YOUR INSTRUCTIONS >> Reproduce every one of the following entries line for line, changing nothing.

DATASET >>
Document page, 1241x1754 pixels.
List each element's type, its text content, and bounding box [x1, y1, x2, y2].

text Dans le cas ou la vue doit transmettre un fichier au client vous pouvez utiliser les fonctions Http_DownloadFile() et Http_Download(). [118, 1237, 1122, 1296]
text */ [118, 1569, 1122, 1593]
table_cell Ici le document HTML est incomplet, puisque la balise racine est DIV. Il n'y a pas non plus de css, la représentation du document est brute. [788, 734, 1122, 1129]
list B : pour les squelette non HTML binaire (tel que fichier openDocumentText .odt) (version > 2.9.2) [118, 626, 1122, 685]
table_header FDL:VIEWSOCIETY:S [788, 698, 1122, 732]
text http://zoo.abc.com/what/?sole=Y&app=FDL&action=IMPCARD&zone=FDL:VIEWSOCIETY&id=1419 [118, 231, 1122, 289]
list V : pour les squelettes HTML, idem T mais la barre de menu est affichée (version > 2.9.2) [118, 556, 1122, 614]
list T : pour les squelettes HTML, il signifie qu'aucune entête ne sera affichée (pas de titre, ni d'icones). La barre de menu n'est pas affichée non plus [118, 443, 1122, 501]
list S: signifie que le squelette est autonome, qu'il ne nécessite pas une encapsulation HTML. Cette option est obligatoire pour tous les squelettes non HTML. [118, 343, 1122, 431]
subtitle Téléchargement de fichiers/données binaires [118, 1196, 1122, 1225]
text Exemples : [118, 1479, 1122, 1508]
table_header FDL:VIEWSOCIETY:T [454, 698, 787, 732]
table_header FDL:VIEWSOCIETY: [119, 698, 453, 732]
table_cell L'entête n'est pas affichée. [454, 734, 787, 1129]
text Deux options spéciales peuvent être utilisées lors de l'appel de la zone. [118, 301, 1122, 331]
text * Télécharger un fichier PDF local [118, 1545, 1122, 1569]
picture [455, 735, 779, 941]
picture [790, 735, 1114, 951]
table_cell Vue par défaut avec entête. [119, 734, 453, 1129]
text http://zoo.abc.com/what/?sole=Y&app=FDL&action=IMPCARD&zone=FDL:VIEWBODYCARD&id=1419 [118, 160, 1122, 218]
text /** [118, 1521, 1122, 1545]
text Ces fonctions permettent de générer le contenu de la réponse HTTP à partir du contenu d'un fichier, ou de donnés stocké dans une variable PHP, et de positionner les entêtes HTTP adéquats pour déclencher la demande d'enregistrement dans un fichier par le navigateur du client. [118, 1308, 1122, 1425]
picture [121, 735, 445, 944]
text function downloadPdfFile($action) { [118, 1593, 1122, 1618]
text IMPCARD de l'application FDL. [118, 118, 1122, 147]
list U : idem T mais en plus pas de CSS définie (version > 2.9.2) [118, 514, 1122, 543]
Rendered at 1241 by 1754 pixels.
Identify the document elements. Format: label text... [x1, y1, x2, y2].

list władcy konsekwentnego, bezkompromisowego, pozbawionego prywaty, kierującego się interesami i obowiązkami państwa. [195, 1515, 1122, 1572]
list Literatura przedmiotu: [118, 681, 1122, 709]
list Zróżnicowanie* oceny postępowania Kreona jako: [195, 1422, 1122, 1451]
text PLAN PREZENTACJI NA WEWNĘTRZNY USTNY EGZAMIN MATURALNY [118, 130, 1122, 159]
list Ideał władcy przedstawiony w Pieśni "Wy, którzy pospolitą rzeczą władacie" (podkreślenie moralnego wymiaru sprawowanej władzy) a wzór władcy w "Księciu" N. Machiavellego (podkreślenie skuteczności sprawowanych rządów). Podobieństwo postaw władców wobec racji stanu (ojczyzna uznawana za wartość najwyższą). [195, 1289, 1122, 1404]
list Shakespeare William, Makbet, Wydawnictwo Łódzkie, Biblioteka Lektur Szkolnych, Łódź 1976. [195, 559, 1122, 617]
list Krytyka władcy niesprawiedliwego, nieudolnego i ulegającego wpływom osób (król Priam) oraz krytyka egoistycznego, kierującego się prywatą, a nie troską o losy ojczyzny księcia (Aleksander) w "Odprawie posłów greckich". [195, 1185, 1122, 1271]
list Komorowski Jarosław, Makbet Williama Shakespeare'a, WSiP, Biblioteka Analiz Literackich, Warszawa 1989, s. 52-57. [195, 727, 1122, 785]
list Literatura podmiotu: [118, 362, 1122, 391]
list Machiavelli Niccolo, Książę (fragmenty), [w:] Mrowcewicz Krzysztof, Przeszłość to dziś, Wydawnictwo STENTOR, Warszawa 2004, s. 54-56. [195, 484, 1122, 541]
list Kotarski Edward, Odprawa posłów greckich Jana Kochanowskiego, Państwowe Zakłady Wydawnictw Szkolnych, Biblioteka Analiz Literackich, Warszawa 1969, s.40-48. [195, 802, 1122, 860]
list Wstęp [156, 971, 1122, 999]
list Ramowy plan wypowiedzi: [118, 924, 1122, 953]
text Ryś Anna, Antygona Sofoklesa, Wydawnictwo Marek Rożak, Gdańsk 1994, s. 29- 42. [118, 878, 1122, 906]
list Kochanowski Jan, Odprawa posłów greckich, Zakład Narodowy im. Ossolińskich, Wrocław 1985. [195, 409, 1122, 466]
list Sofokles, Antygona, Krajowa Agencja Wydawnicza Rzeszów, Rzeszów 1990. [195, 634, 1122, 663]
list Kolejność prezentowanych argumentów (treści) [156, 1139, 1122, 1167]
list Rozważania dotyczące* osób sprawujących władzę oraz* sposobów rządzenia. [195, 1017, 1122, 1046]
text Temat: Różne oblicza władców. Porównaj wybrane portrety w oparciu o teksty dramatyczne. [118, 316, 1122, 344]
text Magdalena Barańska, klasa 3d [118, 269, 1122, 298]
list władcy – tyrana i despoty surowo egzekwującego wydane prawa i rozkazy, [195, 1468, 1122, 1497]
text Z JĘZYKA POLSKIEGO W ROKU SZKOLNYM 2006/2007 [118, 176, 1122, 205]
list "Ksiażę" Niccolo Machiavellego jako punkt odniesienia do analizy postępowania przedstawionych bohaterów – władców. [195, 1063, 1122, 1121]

ANSWER >>
Document page, 1241x1754 pixels.
List each element's type, its text content, and bounding box [x1, y1, x2, y2].

text Dans le cas ou la vue doit transmettre un fichier au client vous pouvez utiliser les fonctions Http_DownloadFile() et Http_Download(). [118, 1237, 1122, 1296]
text */ [118, 1569, 1122, 1593]
table_cell Ici le document HTML est incomplet, puisque la balise racine est DIV. Il n'y a pas non plus de css, la représentation du document est brute. [788, 734, 1122, 1129]
list B : pour les squelette non HTML binaire (tel que fichier openDocumentText .odt) (version > 2.9.2) [118, 626, 1122, 685]
table_header FDL:VIEWSOCIETY:S [788, 698, 1122, 732]
text http://zoo.abc.com/what/?sole=Y&app=FDL&action=IMPCARD&zone=FDL:VIEWSOCIETY&id=1419 [118, 231, 1122, 289]
list V : pour les squelettes HTML, idem T mais la barre de menu est affichée (version > 2.9.2) [118, 556, 1122, 614]
list T : pour les squelettes HTML, il signifie qu'aucune entête ne sera affichée (pas de titre, ni d'icones). La barre de menu n'est pas affichée non plus [118, 443, 1122, 501]
list S: signifie que le squelette est autonome, qu'il ne nécessite pas une encapsulation HTML. Cette option est obligatoire pour tous les squelettes non HTML. [118, 343, 1122, 431]
subtitle Téléchargement de fichiers/données binaires [118, 1196, 1122, 1225]
text Exemples : [118, 1479, 1122, 1508]
table_header FDL:VIEWSOCIETY:T [454, 698, 787, 732]
table_header FDL:VIEWSOCIETY: [119, 698, 453, 732]
table_cell L'entête n'est pas affichée. [454, 734, 787, 1129]
text Deux options spéciales peuvent être utilisées lors de l'appel de la zone. [118, 301, 1122, 331]
text * Télécharger un fichier PDF local [118, 1545, 1122, 1569]
picture [455, 735, 779, 941]
picture [790, 735, 1114, 951]
table_cell Vue par défaut avec entête. [119, 734, 453, 1129]
text http://zoo.abc.com/what/?sole=Y&app=FDL&action=IMPCARD&zone=FDL:VIEWBODYCARD&id=1419 [118, 160, 1122, 218]
text /** [118, 1521, 1122, 1545]
text Ces fonctions permettent de générer le contenu de la réponse HTTP à partir du contenu d'un fichier, ou de donnés stocké dans une variable PHP, et de positionner les entêtes HTTP adéquats pour déclencher la demande d'enregistrement dans un fichier par le navigateur du client. [118, 1308, 1122, 1425]
picture [121, 735, 445, 944]
text function downloadPdfFile($action) { [118, 1593, 1122, 1618]
text IMPCARD de l'application FDL. [118, 118, 1122, 147]
list U : idem T mais en plus pas de CSS définie (version > 2.9.2) [118, 514, 1122, 543]
Rendered at 1241 by 1754 pixels.
Identify the document elements. Format: label text... [x1, y1, x2, y2].

list władcy konsekwentnego, bezkompromisowego, pozbawionego prywaty, kierującego się interesami i obowiązkami państwa. [195, 1515, 1122, 1572]
list Literatura przedmiotu: [118, 681, 1122, 709]
list Zróżnicowanie* oceny postępowania Kreona jako: [195, 1422, 1122, 1451]
text PLAN PREZENTACJI NA WEWNĘTRZNY USTNY EGZAMIN MATURALNY [118, 130, 1122, 159]
list Ideał władcy przedstawiony w Pieśni "Wy, którzy pospolitą rzeczą władacie" (podkreślenie moralnego wymiaru sprawowanej władzy) a wzór władcy w "Księciu" N. Machiavellego (podkreślenie skuteczności sprawowanych rządów). Podobieństwo postaw władców wobec racji stanu (ojczyzna uznawana za wartość najwyższą). [195, 1289, 1122, 1404]
list Shakespeare William, Makbet, Wydawnictwo Łódzkie, Biblioteka Lektur Szkolnych, Łódź 1976. [195, 559, 1122, 617]
list Krytyka władcy niesprawiedliwego, nieudolnego i ulegającego wpływom osób (król Priam) oraz krytyka egoistycznego, kierującego się prywatą, a nie troską o losy ojczyzny księcia (Aleksander) w "Odprawie posłów greckich". [195, 1185, 1122, 1271]
list Komorowski Jarosław, Makbet Williama Shakespeare'a, WSiP, Biblioteka Analiz Literackich, Warszawa 1989, s. 52-57. [195, 727, 1122, 785]
list Literatura podmiotu: [118, 362, 1122, 391]
list Machiavelli Niccolo, Książę (fragmenty), [w:] Mrowcewicz Krzysztof, Przeszłość to dziś, Wydawnictwo STENTOR, Warszawa 2004, s. 54-56. [195, 484, 1122, 541]
list Kotarski Edward, Odprawa posłów greckich Jana Kochanowskiego, Państwowe Zakłady Wydawnictw Szkolnych, Biblioteka Analiz Literackich, Warszawa 1969, s.40-48. [195, 802, 1122, 860]
list Wstęp [156, 971, 1122, 999]
list Ramowy plan wypowiedzi: [118, 924, 1122, 953]
text Ryś Anna, Antygona Sofoklesa, Wydawnictwo Marek Rożak, Gdańsk 1994, s. 29- 42. [118, 878, 1122, 906]
list Kochanowski Jan, Odprawa posłów greckich, Zakład Narodowy im. Ossolińskich, Wrocław 1985. [195, 409, 1122, 466]
list Sofokles, Antygona, Krajowa Agencja Wydawnicza Rzeszów, Rzeszów 1990. [195, 634, 1122, 663]
list Kolejność prezentowanych argumentów (treści) [156, 1139, 1122, 1167]
list Rozważania dotyczące* osób sprawujących władzę oraz* sposobów rządzenia. [195, 1017, 1122, 1046]
text Temat: Różne oblicza władców. Porównaj wybrane portrety w oparciu o teksty dramatyczne. [118, 316, 1122, 344]
text Magdalena Barańska, klasa 3d [118, 269, 1122, 298]
list władcy – tyrana i despoty surowo egzekwującego wydane prawa i rozkazy, [195, 1468, 1122, 1497]
text Z JĘZYKA POLSKIEGO W ROKU SZKOLNYM 2006/2007 [118, 176, 1122, 205]
list "Ksiażę" Niccolo Machiavellego jako punkt odniesienia do analizy postępowania przedstawionych bohaterów – władców. [195, 1063, 1122, 1121]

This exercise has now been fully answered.